Encaixotando Helena (Boxing Helena – 1993)
Um cirurgião (Julian Sands) obcecado toma medidas extremas para garantir que a mulher (Sherilyn Fenn) que ele deseja dependa dele.
A inesquecível bomba dirigida pela filha do grande David Lynch. Esta fita causou rebuliço na época, não parava nas prateleiras das locadoras de vídeo. Os meus pais alugaram o VHS escondidos, já que não queriam que eu assistisse.
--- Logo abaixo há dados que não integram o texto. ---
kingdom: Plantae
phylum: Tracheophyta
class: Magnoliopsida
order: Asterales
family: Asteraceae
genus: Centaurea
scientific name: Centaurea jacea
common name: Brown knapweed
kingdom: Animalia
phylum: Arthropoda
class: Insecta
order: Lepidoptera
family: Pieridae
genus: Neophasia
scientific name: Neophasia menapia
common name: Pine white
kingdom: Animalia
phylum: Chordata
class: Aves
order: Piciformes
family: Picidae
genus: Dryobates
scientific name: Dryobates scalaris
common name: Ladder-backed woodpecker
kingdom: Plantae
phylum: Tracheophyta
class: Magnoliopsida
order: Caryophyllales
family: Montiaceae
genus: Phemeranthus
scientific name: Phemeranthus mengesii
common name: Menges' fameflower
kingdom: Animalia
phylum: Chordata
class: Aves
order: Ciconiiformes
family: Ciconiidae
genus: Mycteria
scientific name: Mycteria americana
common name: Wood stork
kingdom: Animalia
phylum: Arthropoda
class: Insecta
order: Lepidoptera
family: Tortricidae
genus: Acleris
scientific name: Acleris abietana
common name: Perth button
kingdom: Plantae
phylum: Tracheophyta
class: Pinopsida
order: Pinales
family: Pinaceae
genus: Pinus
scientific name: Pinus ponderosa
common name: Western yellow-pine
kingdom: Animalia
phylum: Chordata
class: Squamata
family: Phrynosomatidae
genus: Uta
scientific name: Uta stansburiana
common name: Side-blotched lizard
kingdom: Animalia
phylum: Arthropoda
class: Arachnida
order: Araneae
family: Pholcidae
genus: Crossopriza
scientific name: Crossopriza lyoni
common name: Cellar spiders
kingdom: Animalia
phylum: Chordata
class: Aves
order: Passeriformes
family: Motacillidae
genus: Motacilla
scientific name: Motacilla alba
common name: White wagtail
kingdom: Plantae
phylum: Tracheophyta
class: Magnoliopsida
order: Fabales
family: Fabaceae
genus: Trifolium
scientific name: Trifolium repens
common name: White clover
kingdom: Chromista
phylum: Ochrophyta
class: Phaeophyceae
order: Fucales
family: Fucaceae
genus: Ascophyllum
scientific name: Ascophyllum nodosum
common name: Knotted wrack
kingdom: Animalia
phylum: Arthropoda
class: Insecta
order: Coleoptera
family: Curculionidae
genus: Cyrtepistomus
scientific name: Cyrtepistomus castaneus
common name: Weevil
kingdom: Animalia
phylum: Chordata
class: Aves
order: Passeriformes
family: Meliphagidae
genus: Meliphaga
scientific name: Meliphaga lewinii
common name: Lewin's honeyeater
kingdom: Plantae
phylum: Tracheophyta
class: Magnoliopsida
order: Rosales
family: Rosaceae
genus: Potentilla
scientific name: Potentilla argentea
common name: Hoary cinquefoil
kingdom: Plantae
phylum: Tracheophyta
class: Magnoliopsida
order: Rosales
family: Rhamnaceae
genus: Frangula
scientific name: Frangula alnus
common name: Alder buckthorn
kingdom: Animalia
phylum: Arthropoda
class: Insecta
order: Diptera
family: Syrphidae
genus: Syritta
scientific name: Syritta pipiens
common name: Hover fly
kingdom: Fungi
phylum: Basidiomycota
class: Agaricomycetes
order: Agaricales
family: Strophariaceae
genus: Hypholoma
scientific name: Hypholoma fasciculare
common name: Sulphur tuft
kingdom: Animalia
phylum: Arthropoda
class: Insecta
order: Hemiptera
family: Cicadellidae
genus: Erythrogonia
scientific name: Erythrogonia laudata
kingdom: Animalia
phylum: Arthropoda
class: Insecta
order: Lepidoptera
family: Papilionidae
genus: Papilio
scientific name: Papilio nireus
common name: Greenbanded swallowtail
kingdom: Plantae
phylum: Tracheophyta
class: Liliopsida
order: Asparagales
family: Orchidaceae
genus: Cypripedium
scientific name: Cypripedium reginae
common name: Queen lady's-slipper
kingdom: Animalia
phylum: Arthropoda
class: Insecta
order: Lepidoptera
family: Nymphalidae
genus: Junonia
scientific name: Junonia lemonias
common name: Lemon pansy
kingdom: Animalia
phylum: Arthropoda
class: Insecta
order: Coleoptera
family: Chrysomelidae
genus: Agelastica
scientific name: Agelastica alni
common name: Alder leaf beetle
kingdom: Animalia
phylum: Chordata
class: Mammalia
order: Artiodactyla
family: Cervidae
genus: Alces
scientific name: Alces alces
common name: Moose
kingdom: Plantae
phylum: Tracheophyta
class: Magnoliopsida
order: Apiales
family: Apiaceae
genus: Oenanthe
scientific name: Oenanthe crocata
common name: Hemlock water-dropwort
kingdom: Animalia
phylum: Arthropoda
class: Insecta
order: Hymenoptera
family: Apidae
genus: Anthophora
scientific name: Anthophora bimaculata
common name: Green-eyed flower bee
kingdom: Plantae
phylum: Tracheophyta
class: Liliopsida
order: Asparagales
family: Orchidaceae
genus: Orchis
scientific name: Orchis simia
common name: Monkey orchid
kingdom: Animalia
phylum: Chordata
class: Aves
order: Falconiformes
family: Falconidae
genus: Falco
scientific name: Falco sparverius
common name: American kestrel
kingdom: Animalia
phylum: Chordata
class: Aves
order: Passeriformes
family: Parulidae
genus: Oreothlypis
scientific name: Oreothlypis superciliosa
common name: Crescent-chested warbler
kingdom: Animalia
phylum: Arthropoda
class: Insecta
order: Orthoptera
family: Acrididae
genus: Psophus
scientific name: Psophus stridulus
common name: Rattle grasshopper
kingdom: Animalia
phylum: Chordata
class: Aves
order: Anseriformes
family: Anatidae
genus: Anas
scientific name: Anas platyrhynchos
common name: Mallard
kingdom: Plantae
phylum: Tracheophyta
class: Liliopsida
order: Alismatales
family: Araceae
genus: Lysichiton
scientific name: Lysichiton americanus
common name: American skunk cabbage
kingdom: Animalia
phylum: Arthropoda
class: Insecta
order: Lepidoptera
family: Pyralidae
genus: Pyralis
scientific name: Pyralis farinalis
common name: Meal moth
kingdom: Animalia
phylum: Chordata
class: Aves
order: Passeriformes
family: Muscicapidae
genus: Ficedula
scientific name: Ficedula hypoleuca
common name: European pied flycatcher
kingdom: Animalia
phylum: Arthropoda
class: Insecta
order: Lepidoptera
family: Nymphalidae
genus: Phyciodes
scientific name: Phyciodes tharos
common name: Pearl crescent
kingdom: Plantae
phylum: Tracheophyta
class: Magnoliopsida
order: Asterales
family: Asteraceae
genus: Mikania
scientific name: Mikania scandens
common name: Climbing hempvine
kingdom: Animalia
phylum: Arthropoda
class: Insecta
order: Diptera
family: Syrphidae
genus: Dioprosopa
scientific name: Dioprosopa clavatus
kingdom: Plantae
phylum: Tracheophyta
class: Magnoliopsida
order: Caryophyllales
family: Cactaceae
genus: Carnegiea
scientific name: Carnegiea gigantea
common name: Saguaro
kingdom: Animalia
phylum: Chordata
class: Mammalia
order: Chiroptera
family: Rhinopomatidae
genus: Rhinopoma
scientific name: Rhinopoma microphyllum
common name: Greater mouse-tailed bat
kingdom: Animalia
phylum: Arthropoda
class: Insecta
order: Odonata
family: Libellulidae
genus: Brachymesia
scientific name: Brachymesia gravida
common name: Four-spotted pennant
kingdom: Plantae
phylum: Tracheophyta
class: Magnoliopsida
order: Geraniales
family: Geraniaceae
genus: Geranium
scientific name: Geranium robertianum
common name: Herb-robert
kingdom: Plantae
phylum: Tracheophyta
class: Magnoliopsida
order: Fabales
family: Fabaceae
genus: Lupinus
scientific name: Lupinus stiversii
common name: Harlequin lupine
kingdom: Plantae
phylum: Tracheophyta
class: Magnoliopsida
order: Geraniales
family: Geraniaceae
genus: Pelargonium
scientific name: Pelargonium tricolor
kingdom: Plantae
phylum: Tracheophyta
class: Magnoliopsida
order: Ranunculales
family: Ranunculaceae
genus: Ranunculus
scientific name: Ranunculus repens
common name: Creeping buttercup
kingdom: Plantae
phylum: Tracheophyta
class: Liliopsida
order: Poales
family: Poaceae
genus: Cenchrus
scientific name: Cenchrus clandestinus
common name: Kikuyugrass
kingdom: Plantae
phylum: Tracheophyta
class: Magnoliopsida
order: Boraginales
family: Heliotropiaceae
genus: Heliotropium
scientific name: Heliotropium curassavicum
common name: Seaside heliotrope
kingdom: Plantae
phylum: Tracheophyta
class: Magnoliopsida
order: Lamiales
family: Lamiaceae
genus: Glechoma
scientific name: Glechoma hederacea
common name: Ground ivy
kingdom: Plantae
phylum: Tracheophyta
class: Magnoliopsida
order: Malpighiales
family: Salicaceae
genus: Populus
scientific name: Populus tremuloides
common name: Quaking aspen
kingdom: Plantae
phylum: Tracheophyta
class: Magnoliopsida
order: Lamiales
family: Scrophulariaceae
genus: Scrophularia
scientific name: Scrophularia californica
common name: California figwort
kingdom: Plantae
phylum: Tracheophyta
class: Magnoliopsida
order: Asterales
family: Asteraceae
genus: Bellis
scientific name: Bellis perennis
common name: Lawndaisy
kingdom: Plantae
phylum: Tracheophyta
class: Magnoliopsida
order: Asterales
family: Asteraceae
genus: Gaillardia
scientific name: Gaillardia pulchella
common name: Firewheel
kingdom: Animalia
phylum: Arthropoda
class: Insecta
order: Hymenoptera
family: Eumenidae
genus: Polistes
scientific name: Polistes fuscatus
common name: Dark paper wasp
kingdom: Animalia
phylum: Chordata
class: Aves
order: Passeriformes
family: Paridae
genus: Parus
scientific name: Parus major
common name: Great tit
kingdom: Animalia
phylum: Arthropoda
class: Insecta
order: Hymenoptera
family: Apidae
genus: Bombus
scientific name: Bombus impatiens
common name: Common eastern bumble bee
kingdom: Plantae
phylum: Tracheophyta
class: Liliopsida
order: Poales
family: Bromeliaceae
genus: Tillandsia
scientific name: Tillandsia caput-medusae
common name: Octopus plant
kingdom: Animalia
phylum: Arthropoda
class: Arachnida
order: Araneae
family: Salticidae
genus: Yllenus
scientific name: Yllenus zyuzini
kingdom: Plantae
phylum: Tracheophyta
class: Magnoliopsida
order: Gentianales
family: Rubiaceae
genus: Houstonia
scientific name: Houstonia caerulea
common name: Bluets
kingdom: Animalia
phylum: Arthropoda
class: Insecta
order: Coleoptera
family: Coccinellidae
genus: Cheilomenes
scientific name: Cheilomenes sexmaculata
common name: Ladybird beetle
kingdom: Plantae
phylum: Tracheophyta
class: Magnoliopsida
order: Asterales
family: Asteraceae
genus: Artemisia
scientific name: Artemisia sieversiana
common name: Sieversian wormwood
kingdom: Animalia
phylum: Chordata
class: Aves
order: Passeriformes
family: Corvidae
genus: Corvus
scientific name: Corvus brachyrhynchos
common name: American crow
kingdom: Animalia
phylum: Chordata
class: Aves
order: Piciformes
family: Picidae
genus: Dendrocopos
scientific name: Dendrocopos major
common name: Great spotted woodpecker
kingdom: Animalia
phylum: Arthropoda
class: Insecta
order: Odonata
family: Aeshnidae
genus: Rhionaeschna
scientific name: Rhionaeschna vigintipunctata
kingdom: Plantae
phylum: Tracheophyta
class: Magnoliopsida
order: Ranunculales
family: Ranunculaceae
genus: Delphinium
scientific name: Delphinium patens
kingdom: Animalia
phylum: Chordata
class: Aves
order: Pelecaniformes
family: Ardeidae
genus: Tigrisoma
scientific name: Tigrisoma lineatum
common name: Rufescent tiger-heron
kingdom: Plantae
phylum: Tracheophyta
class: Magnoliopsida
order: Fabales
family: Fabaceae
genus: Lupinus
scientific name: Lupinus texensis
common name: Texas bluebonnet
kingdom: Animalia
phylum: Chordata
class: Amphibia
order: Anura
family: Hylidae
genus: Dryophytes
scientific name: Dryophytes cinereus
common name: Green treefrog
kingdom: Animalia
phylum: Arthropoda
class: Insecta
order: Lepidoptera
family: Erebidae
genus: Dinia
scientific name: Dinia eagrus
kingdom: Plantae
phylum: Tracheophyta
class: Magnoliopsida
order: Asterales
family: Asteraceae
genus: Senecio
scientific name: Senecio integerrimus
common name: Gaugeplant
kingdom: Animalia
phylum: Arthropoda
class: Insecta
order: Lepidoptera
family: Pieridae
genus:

Não havia internet, o boca a boca era poderoso, pessoas que diziam que nunca tinham alugado nada mais chocante. O gerente do estabelecimento, querendo lucrar, contava para os clientes que alguém já tinha devolvido a fita com raiva, reclamando que a esposa chegou a passar mal assistindo, uma informação que era praticamente um cheque assinado em branco, o cliente pagava até uma locação a mais, somente para que a fita ficasse mais tempo em seu poder.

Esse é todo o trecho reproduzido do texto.